If you’re renting through Boatsetter, message the owner ahead of time to confirm whether rods and a livewell come with the boat. Many do, but it saves a wasted trip to the tackle counter.

Techniques that work on Lake Pleasant

You don’t need a guide to catch fish here if you know the three tactics that consistently produce. Each targets a different situation you’ll run into on the water.

  1. Trolling for stripers. When fish are scattered, trolling covers water fast. Pull deep-diving crankbaits or spoons behind the boat at 2 to 3 mph along main-lake points and drop-offs. Once you mark fish on your electronics, slow down and work that zone. Trolling techniques shine in early summer when stripers spread out but haven’t gone fully deep.
  1. Chasing topwater boils. In spring and fall, watch for birds diving and water churning near the surface. That’s a striper school pushing shad up. Cut the engine, cast a topwater plug or a swimbait into the edge of the boil, and hang on. Don’t drive into the middle of the school, you’ll scatter it. This is the most exciting way to fish the lake and the reason spring bookings fill first.
  1. Drop-shotting for largemouth and deep fish. When largemouth bass hold tight to rocky points or the bite goes deep in summer, a drop-shot rig gets a soft plastic down where they are without spooking them. Use a light weight, a finesse worm, and barely move it. On tough days this out-fishes everything else, and it works for suspended crappie too.

For catfish, switch to cut bait or nightcrawlers on the bottom after dark near the deeper flats. Flatheads in particular feed hard on summer nights, and a 15-pounder isn’t unusual. This mix of finesse and reaction fishing is a big part of why anglers who’ve fished lakes like Lake Travis or Lake Tahoe still find Lake Pleasant a fresh challenge.

How to book your Lake Pleasant fishing trip

Booking is straightforward. On Boatsetter, you can filter for fishing boats and captained charters near Lake Pleasant, compare what each includes, and message the owner or captain directly before you commit. Guided fishing trips list the captain’s experience and what gear comes aboard, so you know whether you’re bringing tackle or just yourself.
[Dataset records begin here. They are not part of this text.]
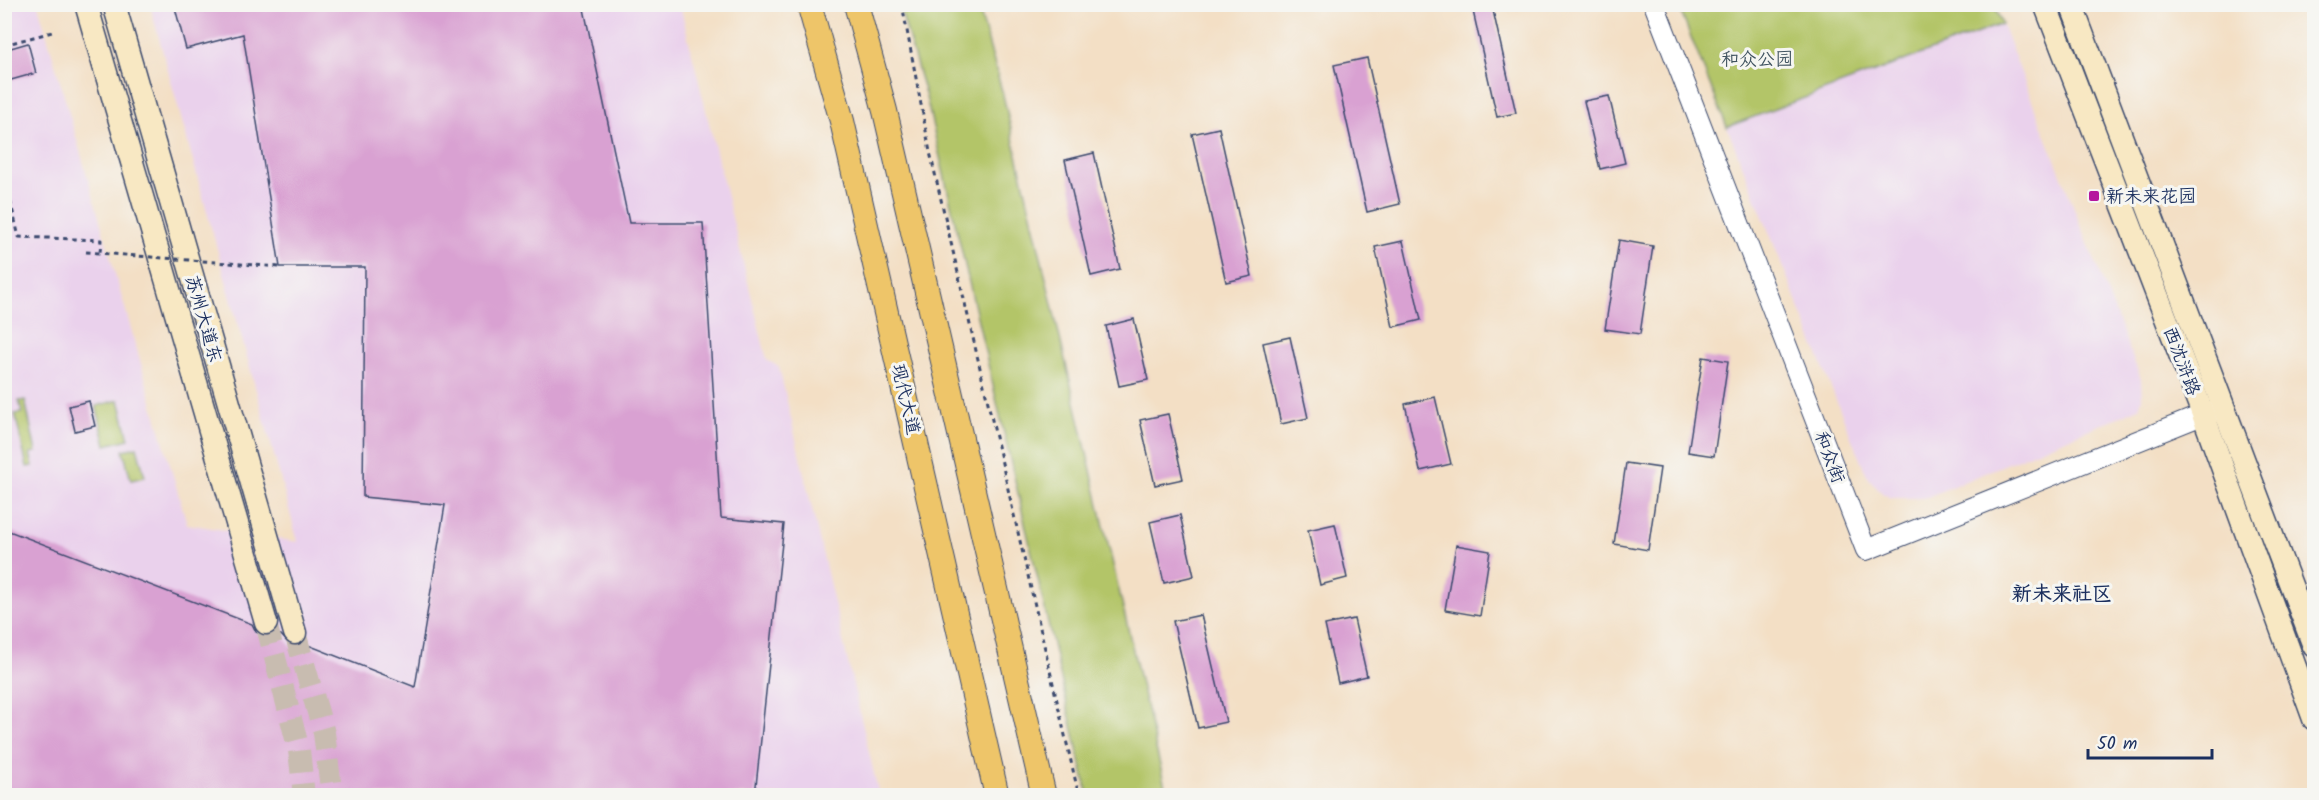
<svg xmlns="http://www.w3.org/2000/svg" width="2319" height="800" font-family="Kalam,'LXGW WenKai TC',sans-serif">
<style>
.built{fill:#ead1ec}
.green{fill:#b3c568;stroke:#677a63;stroke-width:1.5}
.building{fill:#d9a1d2}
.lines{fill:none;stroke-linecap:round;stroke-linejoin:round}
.secondary-tunnel{stroke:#c8bcb0;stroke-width:22;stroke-dasharray:22 11;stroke-linecap:butt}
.tertiary-casing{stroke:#3b496d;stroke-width:22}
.secondary-casing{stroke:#3b496d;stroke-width:25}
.primary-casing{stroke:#3b496d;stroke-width:26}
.path{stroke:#3b496d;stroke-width:3;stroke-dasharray:4.5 4.5;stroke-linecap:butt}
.tertiary{stroke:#fff;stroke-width:20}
.secondary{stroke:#f8e8c3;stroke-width:22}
.primary{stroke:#eec569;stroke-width:24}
.path-bridge{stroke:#3b496d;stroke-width:3;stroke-dasharray:4.5 4.5;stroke-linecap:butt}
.poi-dot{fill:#b5179e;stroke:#f6f6f2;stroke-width:2}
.labels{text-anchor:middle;stroke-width:6;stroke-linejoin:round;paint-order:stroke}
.park-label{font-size:18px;fill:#415460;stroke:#f6f6f2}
.poi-label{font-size:18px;fill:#1b2f5e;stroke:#f6f6f2;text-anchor:start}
.street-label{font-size:18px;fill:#1b2f5e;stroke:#f6f6f2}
.neighbourhood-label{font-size:20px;font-weight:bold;fill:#1b2f5e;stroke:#f6f6f2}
</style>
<rect width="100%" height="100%" fill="#f6f6f2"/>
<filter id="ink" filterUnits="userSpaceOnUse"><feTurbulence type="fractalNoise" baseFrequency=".0167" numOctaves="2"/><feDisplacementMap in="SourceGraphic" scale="12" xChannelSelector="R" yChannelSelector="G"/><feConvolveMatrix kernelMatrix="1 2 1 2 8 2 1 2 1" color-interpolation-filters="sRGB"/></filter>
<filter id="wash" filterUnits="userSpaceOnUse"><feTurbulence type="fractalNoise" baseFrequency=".008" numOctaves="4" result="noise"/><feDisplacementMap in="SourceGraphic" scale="24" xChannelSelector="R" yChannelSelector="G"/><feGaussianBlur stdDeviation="1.35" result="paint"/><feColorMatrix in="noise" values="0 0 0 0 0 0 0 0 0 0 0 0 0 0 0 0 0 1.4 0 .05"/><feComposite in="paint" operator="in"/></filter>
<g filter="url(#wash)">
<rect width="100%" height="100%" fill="#f3dfc5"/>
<!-- built -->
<g class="built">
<polygon points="5,5 38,5 187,524 298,542 150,5 680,5 767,360 779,367 879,795 5,796"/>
<polygon points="2002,24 2141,379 2142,399 2139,408 2128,413 1925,498 1891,498 1882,493 1869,479 1861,462 1727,127"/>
</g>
<!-- green -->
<g class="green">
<polygon points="899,5 978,5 1003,95 1167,795 1088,795 926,97"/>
<polygon points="1678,5 1994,5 2002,24 1727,127"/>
<polygon points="25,400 36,452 30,453 33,466 27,467 15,414 22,413 19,401"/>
<polygon points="119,400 129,439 106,445 96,406"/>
<polygon points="137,447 145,477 131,480 123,450"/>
</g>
<g id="blocks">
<!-- building -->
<g class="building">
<polygon points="174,4 583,4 629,223 703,223 721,518 784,524 755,795 4,795 4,529 252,624 256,632 262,636 275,633 281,635 291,646 303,643 415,687 445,505 363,497 365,267 280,267 243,34 186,49"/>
<polygon points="1492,6 1516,113 1497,117 1473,11"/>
<polygon points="28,43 36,73 4,82 4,50"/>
<polygon points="1367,58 1400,204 1367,212 1334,65"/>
<polygon points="1609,96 1625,163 1600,169 1584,101"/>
<polygon points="1219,128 1252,276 1226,282 1192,134"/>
<polygon points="1094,153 1120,269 1091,276 1065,160"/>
<polygon points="1619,240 1653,246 1640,334 1605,329"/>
<polygon points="1403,241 1421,320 1393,327 1375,247"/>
<polygon points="1134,319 1148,380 1119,386 1106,326"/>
<polygon points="1290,337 1308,418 1281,424 1263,343"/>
<polygon points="1703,357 1728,361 1714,456 1688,452"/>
<polygon points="1435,397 1451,464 1420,471 1405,404"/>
<polygon points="89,401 95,426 75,431 69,406"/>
<polygon points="1168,414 1183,479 1155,485 1140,420"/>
<polygon points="1626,463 1660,468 1648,550 1614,544"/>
<polygon points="1180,515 1194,576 1164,583 1150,522"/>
<polygon points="1335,524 1347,578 1320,585 1308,530"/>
<polygon points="1456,545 1490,551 1480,616 1445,610"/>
<polygon points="1201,615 1226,722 1198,728 1173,621"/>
<polygon points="1354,619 1367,676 1338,683 1325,625"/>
</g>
</g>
</g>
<g filter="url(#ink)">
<use href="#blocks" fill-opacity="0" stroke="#3b496d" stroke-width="1.5"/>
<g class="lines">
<!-- secondary-tunnel -->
<g class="secondary-tunnel">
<polyline points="266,623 299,750 304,796"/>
<polyline points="295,633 324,733 332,796"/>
</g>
<!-- tertiary casing -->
<g class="tertiary-casing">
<polyline id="tertiary" points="1654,4 1866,550 2217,409"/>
</g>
<!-- secondary casing -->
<g class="secondary-casing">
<g id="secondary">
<polyline points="86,4 266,623"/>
<polyline points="114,4 295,633"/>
<polyline points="2045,4 2203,414 2314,719"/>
<polyline points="2071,4 2314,646"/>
</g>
</g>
<!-- primary casing -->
<g class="primary-casing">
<g id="primary">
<polyline points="809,4 842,121 997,796"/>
<polyline points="856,4 885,111 1044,796"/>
</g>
</g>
<!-- path -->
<g class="path">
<polyline points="902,4 930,152 1079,796"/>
<polyline points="4,45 56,31"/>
<polyline points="4,175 19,237 101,240 100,253"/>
</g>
<!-- tertiary -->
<use href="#tertiary" class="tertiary"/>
<!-- secondary -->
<use href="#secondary" class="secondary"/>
<!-- primary -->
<use href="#primary" class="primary"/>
<!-- path-bridge -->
<polyline class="path-bridge" points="86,252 280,267"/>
</g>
</g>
<!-- markers -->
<rect class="poi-dot" x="2088" y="190" width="12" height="12" rx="3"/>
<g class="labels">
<!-- park labels -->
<g class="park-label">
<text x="1757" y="65">和众公园</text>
</g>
<!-- poi labels -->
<g class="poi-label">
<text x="2106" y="202">新未来花园</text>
</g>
<!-- street labels -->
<g class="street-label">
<text transform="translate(204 319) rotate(74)" y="6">苏州大道东</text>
<text transform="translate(2182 361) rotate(69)" y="6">西沈浒路</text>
<text transform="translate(906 399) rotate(77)" y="6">现代大道</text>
<text transform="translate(1830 457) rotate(69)" y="6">和众街</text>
</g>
<!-- neighbourhood labels -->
<g class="neighbourhood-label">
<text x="2062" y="600">新未来社区</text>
</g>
</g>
<!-- margin -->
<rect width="2319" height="800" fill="none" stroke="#f6f6f2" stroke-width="24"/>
<!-- scale -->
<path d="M2088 749v9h124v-9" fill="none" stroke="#1b2f5e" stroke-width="3"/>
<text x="2097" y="749" font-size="18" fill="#1b2f5e" stroke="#f6f6f2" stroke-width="4.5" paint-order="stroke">50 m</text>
</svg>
If you’re new to fishing a big lake, book a captained charter and let the captain handle the boat, the electronics, and finding the stripers. You bring your license, sunscreen, snacks, and a cooler for your catch. Trips typically launch early, especially in summer, so confirm the meeting time and dock the night before.

If you’d rather run your own day, rent a pontoon or a center console, load your bait from the marina, and set your own schedule. Either way, plan for the park entry fee, buy your Arizona license in advance, and get on the water early. That’s the whole formula for a good day chasing trophy bass on Lake Pleasant.